Regarding the Prop 8 case, Chief Justice Roberts, writing for the 5-4 decision of the Court, dismissed the case on standing, meaning that the Court lacks jurisdiction to reach the merits because the Prop 8 Intervenors lacked standing to litigate the case, after the California State Attorney General ceased defending it following the lower federal district court opinion. This means that the lower court governing the Northern District of California stands. Thus, only the decision striking down Prop 8 by the lower district court remains in effect. The remaining parts of California are unaffected. No doubt litigation will ensue in the Southern and Middle Districts of California.
Mat Staver, Founder and Chairman of Liberty Counsel, said, “Today, the United States Supreme Court has lost its legitimacy as an arbiter of the Constitution and the rule of law. Today is the death of the Court’s legacy, because the decision in the Federal Defense of Marriage Act case defies logic and is a pure invention of a handful of Justices.”
Justice O’Connor, writing in Planned Parenthood of Southeastern Penn. v. Casey, 505 U.S. 833, 864-869 (1992), candidly acknowledged, “The root of American governmental power is revealed most clearly in the instance of the power conferred by the Constitution upon the Judiciary of the United States and specifically upon this Court. As Americans of each succeeding generation are rightly told, the Court cannot buy support for its decisions by spending money and, except to a minor degree, it cannot independently coerce obedience to its decrees. The Court’s power lies, rather, in its legitimacy, a product of substance and perception that shows itself in the people’s acceptance of the Judiciary as fit to determine what the Nation’s law means and to declare what it demands.
“The underlying substance of this legitimacy is of course the warrant for the Court’s decisions in the Constitution and the lesser sources of legal principle on which the Court draws,” O’Connor continued. “The Court must take care to speak and act in ways that allow people to accept its decisions on the terms the Court claims for them, as grounded truly in principle, not as compromises with social and political pressures having, as such, no bearing on the principled choices that the Court is obliged to make. Thus, the Court’s legitimacy depends on making legally principled decisions under circumstances in which their principled character is sufficiently plausible to be accepted by the Nation.”
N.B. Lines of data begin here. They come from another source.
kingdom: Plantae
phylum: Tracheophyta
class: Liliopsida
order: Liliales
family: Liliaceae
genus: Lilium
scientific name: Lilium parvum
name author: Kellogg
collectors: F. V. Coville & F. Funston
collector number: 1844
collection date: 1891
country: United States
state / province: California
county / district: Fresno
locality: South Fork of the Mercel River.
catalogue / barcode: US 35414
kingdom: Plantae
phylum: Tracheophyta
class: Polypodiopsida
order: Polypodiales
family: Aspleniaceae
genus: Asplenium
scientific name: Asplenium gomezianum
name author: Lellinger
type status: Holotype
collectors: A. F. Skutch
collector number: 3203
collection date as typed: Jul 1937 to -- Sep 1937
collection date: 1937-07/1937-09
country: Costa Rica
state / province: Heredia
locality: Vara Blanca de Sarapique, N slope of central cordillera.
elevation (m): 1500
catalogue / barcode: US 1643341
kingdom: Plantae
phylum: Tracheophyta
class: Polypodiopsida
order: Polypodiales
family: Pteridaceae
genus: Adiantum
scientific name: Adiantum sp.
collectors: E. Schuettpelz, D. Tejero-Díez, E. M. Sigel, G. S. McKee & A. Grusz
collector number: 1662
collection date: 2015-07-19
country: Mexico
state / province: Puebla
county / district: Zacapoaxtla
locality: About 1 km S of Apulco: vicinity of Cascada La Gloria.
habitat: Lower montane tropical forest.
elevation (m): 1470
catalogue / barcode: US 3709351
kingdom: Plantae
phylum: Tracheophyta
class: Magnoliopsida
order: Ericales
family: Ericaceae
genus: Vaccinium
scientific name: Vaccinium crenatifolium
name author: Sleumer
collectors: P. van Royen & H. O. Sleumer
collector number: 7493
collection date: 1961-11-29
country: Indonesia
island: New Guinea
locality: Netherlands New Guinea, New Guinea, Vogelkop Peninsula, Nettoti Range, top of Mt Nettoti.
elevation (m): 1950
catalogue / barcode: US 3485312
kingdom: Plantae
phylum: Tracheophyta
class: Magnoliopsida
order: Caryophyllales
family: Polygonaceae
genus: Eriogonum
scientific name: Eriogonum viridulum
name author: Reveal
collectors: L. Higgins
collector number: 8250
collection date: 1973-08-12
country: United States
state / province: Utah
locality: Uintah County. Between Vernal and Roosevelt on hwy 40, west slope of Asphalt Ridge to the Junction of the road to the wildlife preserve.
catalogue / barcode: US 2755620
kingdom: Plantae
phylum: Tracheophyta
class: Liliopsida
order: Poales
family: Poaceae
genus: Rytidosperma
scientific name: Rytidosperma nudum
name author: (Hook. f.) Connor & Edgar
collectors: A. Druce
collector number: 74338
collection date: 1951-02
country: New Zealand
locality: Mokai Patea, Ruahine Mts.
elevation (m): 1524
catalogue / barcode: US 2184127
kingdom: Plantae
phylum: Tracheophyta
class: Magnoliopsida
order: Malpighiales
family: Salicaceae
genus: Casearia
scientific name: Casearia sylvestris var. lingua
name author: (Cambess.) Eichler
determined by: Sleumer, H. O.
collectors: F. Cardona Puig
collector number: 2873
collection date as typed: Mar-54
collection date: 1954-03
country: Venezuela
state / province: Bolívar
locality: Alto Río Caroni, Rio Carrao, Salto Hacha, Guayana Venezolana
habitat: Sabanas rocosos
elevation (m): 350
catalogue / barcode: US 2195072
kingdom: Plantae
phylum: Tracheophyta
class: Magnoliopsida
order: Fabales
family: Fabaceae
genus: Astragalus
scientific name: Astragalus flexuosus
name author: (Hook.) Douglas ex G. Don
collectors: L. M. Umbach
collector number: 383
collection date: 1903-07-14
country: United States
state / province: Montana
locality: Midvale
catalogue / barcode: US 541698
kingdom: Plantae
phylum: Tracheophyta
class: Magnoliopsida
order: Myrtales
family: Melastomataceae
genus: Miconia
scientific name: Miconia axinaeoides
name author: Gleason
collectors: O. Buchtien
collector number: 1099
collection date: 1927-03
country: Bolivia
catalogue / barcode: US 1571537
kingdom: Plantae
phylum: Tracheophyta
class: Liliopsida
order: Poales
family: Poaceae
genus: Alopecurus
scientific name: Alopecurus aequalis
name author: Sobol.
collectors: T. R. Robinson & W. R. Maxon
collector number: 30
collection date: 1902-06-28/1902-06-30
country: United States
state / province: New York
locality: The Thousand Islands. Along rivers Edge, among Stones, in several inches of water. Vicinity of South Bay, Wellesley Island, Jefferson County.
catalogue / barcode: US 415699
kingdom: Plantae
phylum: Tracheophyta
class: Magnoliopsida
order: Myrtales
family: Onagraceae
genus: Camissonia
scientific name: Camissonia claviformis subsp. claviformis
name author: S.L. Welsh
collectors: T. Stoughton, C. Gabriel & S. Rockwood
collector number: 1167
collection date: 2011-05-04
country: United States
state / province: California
“Marriage predates government and civil authorities,” Staver said. “No civil authority, including the Supreme Court, has the authority to redefine marriage. Marriage was not created by religion or government and is ontologically a union of one man and one woman. For any Court or civil authority to think it has the authority to redefine marriage is the height of hubris. Deconstructing marriage will hurt children and society. While today’s decision on DOMA did not redefine marriage, it has provided the foundation on which to do so. Today’s decision is the equivalent of the 1972 contraception decision involving unmarried couples and the so-called right to privacy on which the 1973 abortion decision in Roe v. Wade was constructed. Today, the Supreme Court has damaged its image, lost legitimacy, and set in motion considerable harm to society and to the State of the Union,” concluded Staver.